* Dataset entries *
+---+

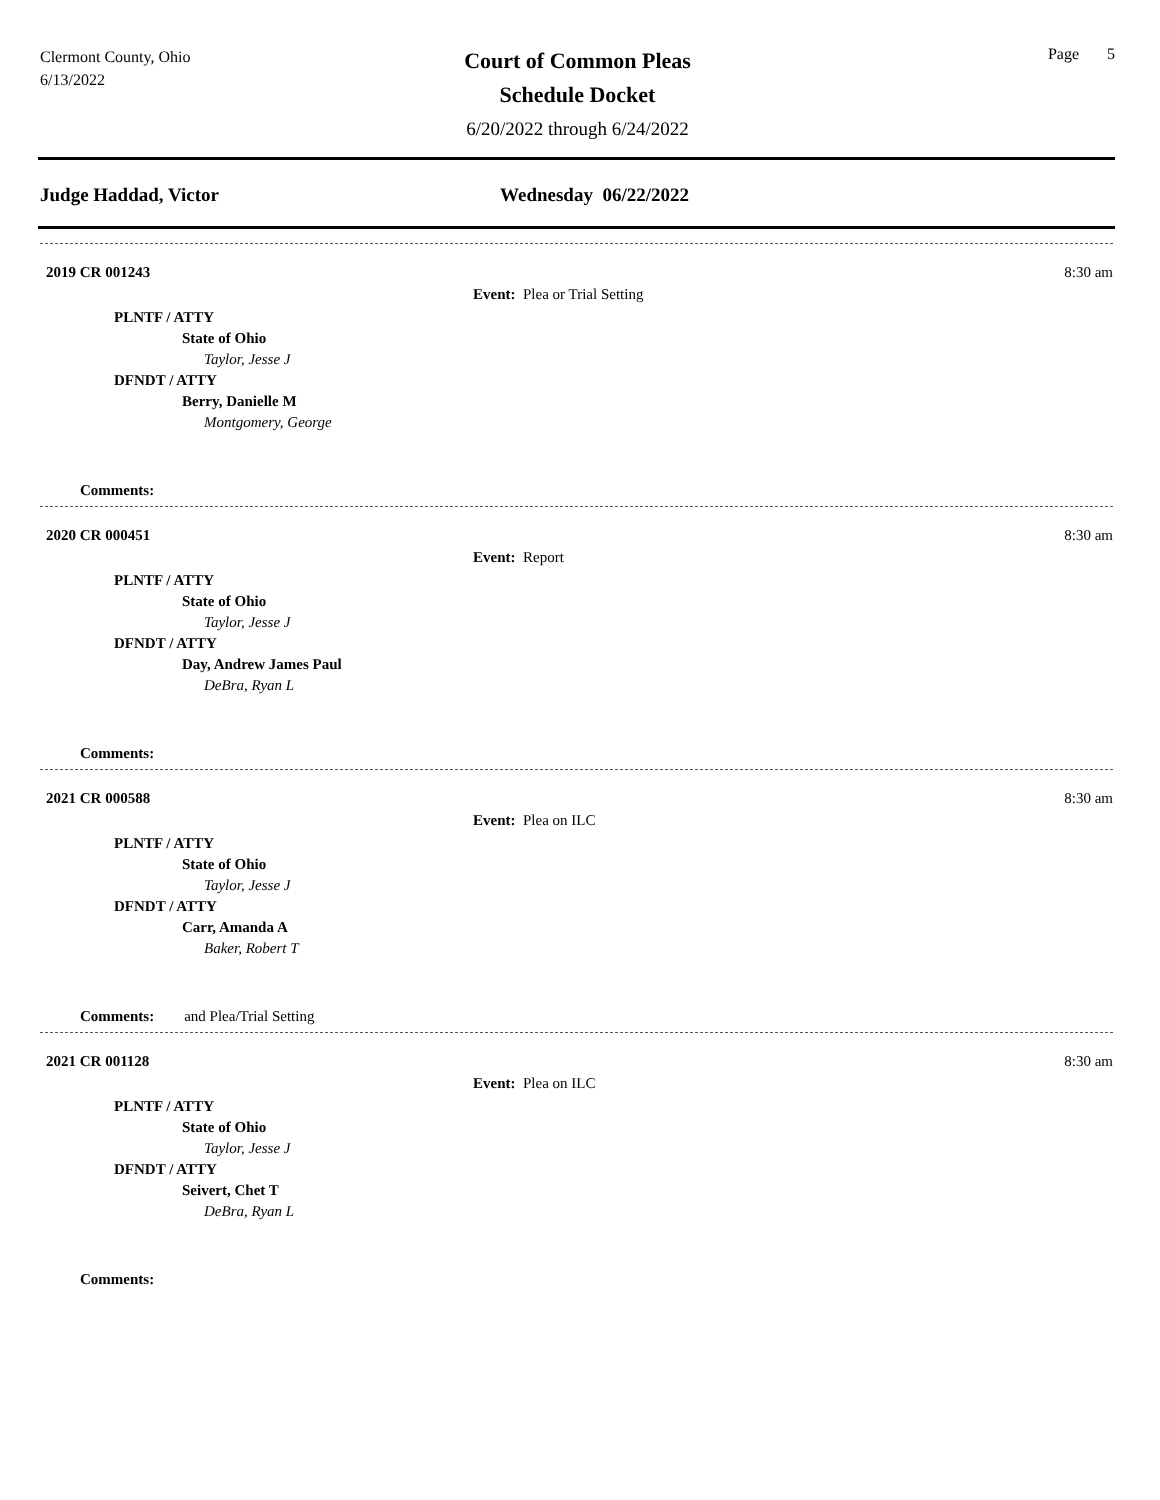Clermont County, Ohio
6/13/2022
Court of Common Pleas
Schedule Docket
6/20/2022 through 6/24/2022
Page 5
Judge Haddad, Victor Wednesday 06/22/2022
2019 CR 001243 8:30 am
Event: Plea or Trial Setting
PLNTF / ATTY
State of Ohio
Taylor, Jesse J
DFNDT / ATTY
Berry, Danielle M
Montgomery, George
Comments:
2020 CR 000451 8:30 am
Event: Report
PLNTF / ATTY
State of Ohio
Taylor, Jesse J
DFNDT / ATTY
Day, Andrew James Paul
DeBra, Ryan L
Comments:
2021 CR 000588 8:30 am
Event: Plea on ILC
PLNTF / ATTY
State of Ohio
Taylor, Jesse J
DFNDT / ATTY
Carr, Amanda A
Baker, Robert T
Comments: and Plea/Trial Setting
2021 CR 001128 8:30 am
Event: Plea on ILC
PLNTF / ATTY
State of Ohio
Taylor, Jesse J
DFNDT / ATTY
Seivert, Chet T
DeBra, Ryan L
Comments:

+---+

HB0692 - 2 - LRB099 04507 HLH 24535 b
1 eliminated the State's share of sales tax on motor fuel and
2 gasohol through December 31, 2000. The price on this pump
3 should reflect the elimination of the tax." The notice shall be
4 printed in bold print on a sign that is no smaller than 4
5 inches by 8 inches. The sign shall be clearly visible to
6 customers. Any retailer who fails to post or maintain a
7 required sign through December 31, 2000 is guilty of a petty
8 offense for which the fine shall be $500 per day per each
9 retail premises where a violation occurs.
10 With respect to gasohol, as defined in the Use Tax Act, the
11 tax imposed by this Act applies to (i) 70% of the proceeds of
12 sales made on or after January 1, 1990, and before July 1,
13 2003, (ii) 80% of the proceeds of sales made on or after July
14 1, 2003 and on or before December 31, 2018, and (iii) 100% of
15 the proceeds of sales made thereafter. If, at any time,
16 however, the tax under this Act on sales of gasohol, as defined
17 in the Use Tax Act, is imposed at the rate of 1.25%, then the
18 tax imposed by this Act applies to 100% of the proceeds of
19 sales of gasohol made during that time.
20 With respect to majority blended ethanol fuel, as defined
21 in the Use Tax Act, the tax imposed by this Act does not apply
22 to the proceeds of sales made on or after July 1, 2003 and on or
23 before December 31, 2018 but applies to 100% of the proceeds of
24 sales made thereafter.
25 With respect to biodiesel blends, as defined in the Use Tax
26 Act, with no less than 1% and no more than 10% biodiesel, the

+---+

* What the exercise asks *
Filter the entries and copy each line with "gasohol".

* Response to the exercise *
2 gasohol through December 31, 2000. The price on this pump
10 With respect to gasohol, as defined in the Use Tax Act, the
16 however, the tax under this Act on sales of gasohol, as defined
19 sales of gasohol made during that time.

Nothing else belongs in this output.